**Work to complete**
Every line in the listing below that holds the word "kişinin" should be returned.

**Given entries**
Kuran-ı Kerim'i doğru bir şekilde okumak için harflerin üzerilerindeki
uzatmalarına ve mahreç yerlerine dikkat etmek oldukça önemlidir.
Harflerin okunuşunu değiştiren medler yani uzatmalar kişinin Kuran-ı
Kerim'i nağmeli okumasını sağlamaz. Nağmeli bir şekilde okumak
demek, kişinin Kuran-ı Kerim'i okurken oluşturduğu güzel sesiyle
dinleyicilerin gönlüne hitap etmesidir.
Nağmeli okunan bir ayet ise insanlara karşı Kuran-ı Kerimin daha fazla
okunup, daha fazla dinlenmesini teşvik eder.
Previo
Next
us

**The answer**
Harflerin okunuşunu değiştiren medler yani uzatmalar kişinin Kuran-ı
demek, kişinin Kuran-ı Kerim'i okurken oluşturduğu güzel sesiyle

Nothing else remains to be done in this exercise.